Simplifying every bracket step by step:

For the $$\hat{i}$$ component: $$1\cdot3 = 3,\qquad (-\alpha)(-2)=2\alpha,\qquad 3-2\alpha=3-2\alpha.$$

For the $$\hat{j}$$ component: $$2\cdot3 = 6,\qquad (-\alpha)(\alpha)=-\alpha^{2},\qquad 6-(-\alpha^{2})=6+\alpha^{2}.$$

For the $$\hat{k}$$ component: $$2\cdot(-2)=-4,\qquad 1\cdot\alpha=\alpha,\qquad -4-\alpha=-4-\alpha.$$

Putting these results back, we have

$$\vec{b}\times\vec{c}= \bigl(3-2\alpha\bigr)\hat{i}-\bigl(6+\alpha^{2}\bigr)\hat{j}+\bigl(-4-\alpha\bigr)\hat{k}.$$

Thus in component form $$\vec{b}\times\vec{c}=(\,3-2\alpha,\;-\bigl(6+\alpha^{2}\bigr),\;-4-\alpha\,).$$

Next we take the dot product of $$\vec{a}=(\alpha,\,1,\,3)$$ with this result. The dot-product formula is

$$\vec{a}\cdot(\vec{b}\times\vec{c}) = \alpha\,(3-2\alpha)+1\cdot\!\Bigl(-\bigl(6+\alpha^{2}\bigr)\Bigr)+3\cdot(-4-\alpha).$$

We now expand each term carefully:

First term: $$\alpha(3-2\alpha)=3\alpha-2\alpha^{2}.$$

Second term: $$1\cdot\!\Bigl(-\bigl(6+\alpha^{2}\bigr)\Bigr)=-6-\alpha^{2}.$$

Third term: $$3\cdot(-4-\alpha)=-12-3\alpha.$$

Adding all three expressions gives

$$ (3\alpha-2\alpha^{2})+(-6-\alpha^{2})+(-12-3\alpha). $$

Collecting like terms for clarity:

• $$\alpha$$ terms: $$3\alpha-3\alpha=0.$$

• $$\alpha^{2}$$ terms: $$-2\alpha^{2}-\alpha^{2}=-3\alpha^{2}.$$

• Constant terms: $$-6-12=-18.$$

Thus the scalar triple product simplifies to

$$-3\alpha^{2}-18.$$

For coplanarity we set this equal to zero:

$$-3\alpha^{2}-18 = 0.$$

Dividing both sides by $$-3$$ (so that the sign and coefficient become simpler), we get

$$\alpha^{2}+6 = 0.$$

We now solve this quadratic equation.
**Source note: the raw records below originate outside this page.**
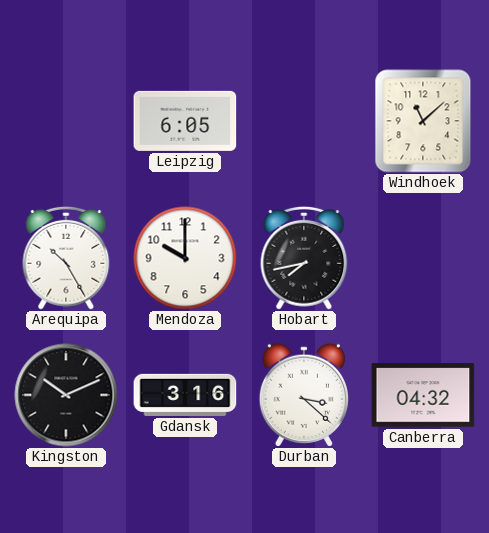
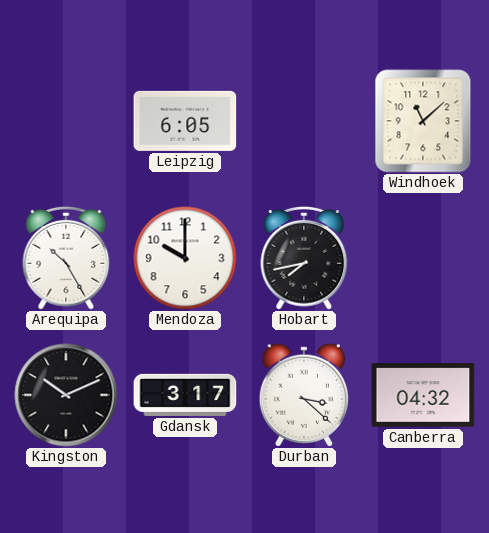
Gdansk: 3:16 -> 3:17
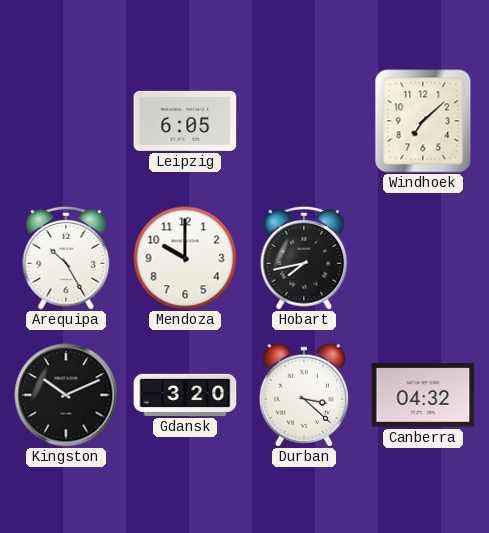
Windhoek: 11:08 -> 7:08
Gdansk: 3:17 -> 3:20
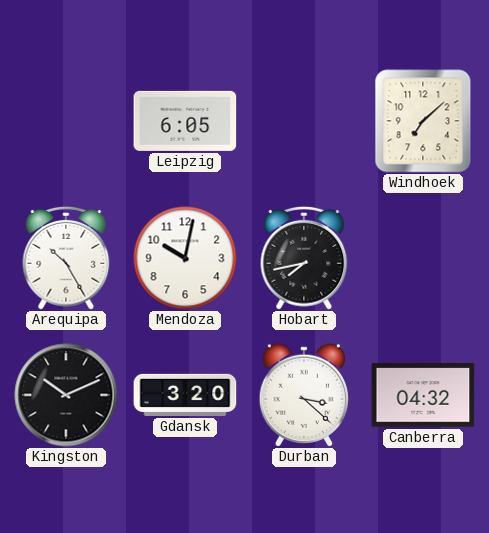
Mendoza: 10:00 -> 10:02
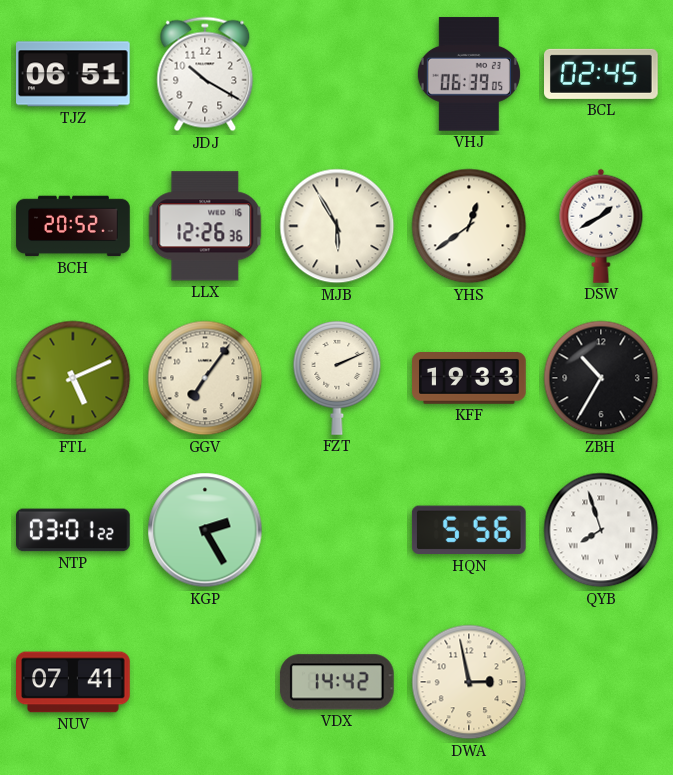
Rearranged, it is

$$\alpha^{2} = -6.$$

But $$\alpha^{2}$$, being a square of a real number, is always non-negative, while the right-hand side $$-6$$ is strictly negative. Hence there is no real value of $$\alpha$$ satisfying this equation.

Therefore the set $$S=\{\alpha\in\mathbb{R}:\vec{a},\vec{b},\vec{c}\text{ are coplanar}\}$$ contains no elements; in other words, $$S$$ is empty.

Hence, the correct answer is Option C.